### To do
Please recast every line of the entries below as a Markdown table with the columns "Number" and "Line Text", numbering the rows and skipping blank lines. Leave the pictures out of the answer.

· · ·

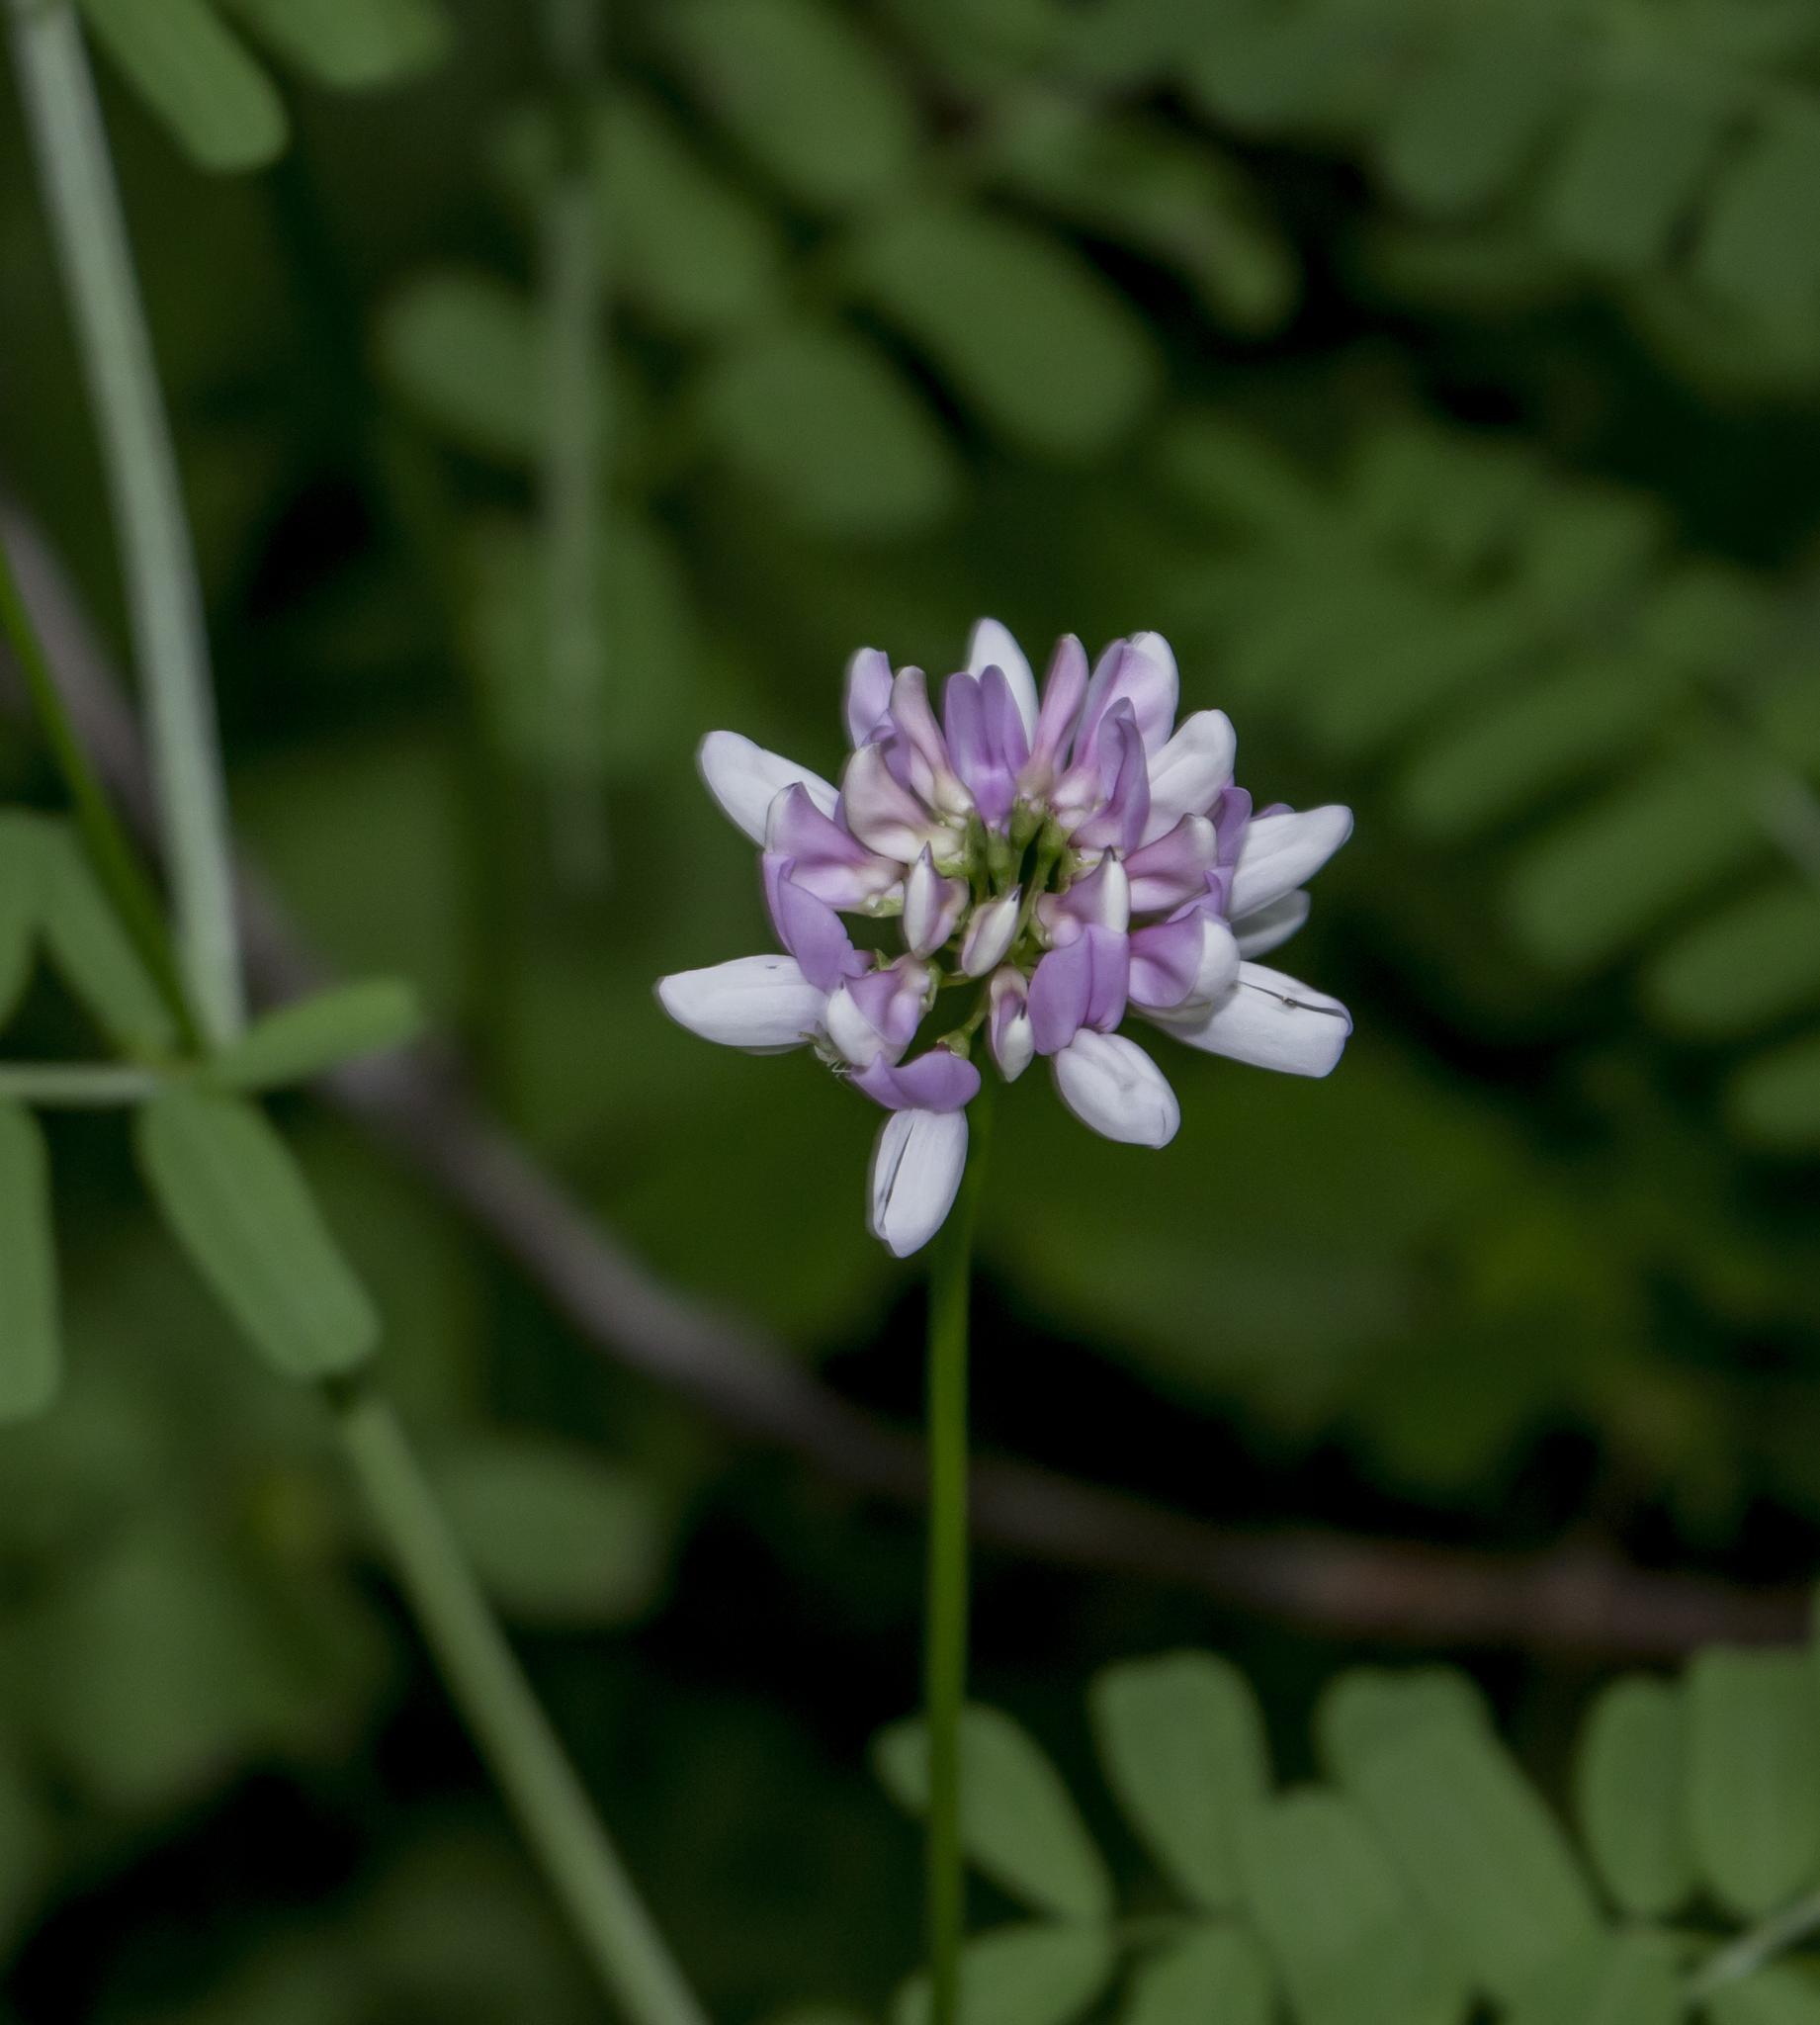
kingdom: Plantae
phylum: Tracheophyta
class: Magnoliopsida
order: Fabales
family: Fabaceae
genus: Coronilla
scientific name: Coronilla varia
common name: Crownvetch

· · ·

### Output of the exercise
| Number | Line Text |
|---|---|
| 1 | kingdom: Plantae |
| 2 | phylum: Tracheophyta |
| 3 | class: Magnoliopsida |
| 4 | order: Fabales |
| 5 | family: Fabaceae |
| 6 | genus: Coronilla |
| 7 | scientific name: Coronilla varia |
| 8 | common name: Crownvetch |